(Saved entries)
---------------
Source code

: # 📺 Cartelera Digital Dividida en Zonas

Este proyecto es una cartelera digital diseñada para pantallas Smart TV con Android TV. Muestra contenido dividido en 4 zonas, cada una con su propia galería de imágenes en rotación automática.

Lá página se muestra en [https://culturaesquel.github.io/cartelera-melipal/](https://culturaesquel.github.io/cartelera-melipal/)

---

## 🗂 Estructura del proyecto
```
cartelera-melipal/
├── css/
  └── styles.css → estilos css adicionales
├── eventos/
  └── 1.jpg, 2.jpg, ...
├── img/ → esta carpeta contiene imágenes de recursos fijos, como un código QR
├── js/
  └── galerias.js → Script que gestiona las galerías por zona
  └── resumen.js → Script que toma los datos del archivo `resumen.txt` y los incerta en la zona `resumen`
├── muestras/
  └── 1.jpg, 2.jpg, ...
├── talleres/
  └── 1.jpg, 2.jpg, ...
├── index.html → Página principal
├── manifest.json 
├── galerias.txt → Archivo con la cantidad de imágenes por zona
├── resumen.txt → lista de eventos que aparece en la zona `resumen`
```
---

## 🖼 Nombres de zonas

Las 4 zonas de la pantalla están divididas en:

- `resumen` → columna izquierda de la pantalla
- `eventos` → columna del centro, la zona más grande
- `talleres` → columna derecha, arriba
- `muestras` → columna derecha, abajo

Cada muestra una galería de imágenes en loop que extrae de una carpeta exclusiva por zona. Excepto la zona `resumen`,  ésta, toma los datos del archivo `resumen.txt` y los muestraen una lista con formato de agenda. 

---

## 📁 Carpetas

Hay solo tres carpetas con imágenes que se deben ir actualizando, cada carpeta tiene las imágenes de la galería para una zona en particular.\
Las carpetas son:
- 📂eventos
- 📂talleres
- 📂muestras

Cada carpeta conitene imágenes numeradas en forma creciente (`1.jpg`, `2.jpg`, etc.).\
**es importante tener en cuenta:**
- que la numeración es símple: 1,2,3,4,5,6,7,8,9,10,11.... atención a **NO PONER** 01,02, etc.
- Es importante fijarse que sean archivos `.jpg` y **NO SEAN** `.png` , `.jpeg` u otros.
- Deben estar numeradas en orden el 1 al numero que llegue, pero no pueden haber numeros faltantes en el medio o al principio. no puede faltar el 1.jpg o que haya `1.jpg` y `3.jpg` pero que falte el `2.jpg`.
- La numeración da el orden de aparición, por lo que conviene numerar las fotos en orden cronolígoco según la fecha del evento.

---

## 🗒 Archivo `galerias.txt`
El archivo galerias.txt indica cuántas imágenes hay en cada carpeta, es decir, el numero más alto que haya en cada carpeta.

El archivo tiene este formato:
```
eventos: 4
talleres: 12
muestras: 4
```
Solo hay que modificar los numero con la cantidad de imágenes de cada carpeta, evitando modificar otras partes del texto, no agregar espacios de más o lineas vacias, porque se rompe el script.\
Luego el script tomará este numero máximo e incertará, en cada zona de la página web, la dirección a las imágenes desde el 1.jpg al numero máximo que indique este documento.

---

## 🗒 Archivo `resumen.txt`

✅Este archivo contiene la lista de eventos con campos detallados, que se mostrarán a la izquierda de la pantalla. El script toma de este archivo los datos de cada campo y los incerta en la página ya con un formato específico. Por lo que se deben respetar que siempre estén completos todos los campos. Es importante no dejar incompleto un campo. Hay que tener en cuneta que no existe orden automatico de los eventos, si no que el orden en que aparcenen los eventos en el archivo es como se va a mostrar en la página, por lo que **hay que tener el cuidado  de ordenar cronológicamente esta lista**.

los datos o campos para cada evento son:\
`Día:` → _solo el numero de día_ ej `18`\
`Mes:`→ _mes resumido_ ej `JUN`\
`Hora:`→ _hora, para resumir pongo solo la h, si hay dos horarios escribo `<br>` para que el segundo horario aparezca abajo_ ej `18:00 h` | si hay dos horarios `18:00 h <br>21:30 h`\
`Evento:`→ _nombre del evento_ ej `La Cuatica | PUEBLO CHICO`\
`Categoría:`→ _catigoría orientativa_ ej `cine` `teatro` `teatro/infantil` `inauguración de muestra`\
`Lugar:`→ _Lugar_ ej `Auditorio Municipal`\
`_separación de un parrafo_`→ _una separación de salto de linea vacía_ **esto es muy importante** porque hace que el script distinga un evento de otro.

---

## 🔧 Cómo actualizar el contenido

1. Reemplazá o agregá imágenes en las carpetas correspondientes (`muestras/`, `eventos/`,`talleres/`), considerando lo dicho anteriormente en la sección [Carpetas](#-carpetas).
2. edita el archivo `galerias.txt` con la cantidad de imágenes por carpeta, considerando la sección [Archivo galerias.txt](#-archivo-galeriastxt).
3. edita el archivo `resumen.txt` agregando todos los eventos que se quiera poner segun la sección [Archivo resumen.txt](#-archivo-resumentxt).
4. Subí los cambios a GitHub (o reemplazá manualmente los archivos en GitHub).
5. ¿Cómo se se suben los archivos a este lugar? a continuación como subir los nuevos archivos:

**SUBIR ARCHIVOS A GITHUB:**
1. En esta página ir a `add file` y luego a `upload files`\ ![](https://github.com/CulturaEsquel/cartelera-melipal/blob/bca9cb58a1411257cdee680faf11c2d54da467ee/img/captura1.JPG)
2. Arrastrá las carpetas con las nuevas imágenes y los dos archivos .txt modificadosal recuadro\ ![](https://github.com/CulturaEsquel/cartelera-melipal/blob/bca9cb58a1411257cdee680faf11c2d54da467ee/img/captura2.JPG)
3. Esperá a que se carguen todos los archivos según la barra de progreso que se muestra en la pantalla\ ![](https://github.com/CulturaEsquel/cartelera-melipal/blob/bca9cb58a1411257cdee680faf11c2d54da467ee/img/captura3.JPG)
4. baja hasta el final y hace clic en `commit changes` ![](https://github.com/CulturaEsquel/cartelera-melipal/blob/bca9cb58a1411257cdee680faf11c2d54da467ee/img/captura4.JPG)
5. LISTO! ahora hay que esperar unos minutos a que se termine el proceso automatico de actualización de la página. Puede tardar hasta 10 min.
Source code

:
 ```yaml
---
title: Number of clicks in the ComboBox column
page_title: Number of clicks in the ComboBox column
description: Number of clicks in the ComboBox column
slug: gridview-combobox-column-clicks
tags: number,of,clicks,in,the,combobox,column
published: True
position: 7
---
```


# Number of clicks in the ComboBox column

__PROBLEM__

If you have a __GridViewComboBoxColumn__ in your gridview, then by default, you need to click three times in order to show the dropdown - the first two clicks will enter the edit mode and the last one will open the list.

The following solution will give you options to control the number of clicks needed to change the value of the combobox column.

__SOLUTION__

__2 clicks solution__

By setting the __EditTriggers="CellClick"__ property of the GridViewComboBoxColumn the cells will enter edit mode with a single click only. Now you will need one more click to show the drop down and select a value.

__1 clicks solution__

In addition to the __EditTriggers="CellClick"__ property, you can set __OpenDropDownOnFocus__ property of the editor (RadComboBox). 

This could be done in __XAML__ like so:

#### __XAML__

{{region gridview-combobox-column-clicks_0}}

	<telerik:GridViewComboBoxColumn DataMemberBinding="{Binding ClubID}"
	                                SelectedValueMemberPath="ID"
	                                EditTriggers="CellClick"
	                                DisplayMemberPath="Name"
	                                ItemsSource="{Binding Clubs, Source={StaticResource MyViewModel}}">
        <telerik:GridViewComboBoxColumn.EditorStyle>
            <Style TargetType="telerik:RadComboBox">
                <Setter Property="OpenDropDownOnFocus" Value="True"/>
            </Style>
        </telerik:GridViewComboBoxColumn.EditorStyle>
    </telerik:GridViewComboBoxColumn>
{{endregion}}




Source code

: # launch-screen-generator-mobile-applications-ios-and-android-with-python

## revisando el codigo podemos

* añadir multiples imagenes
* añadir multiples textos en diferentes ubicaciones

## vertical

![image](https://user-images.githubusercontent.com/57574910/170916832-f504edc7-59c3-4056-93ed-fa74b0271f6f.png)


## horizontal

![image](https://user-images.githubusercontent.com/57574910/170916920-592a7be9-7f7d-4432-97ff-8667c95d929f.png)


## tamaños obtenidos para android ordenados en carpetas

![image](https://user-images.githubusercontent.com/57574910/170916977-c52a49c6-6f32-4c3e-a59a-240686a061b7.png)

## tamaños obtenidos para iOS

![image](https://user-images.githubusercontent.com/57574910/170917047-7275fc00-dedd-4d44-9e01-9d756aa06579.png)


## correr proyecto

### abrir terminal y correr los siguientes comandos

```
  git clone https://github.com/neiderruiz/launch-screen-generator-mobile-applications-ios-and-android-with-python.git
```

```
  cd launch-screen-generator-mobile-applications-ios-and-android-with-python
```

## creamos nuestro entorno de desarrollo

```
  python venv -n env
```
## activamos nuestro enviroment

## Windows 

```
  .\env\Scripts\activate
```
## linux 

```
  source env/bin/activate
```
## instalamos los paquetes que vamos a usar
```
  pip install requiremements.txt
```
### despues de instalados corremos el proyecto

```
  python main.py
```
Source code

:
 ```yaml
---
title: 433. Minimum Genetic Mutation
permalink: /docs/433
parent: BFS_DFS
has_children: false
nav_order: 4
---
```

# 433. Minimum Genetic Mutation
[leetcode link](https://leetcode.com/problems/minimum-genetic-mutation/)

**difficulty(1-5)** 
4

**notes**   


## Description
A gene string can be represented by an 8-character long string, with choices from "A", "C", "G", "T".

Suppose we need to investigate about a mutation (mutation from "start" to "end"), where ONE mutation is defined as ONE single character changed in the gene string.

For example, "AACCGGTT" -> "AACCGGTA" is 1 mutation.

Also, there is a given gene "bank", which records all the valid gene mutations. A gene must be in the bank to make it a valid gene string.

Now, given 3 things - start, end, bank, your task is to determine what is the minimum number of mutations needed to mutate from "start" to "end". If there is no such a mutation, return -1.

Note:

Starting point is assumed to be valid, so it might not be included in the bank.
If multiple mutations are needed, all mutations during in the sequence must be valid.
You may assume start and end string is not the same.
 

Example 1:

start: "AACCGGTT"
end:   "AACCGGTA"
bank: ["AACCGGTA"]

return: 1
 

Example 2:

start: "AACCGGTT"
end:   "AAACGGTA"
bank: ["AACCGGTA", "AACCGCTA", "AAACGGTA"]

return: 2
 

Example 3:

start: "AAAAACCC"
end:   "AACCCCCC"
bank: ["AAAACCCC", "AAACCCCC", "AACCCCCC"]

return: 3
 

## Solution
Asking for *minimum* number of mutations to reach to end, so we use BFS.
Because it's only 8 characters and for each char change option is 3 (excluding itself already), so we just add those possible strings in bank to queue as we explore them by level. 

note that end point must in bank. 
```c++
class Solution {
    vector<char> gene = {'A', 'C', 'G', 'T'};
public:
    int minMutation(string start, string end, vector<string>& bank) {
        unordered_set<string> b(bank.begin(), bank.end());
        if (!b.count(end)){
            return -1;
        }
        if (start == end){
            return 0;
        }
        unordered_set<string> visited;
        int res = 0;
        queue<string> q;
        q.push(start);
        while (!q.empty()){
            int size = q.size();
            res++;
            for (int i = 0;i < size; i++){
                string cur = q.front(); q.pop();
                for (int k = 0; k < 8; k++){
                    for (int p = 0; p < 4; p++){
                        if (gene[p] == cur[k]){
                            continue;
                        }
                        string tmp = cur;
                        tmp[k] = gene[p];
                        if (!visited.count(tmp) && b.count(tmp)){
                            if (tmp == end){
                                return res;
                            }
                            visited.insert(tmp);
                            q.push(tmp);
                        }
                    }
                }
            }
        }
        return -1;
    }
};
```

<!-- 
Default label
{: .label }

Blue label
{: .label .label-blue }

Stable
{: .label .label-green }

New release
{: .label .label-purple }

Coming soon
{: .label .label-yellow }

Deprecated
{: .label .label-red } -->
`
---------------
§ **WHAT THE EXERCISE ASKS**
Search the entries for the string "single" and collect each line that has it.

§ **WRITTEN REPLY**
By setting the __EditTriggers="CellClick"__ property of the GridViewComboBoxColumn the cells will enter edit mode with a single click only. Now you will need one more click to show the drop down and select a value.
Suppose we need to investigate about a mutation (mutation from "start" to "end"), where ONE mutation is defined as ONE single character changed in the gene string.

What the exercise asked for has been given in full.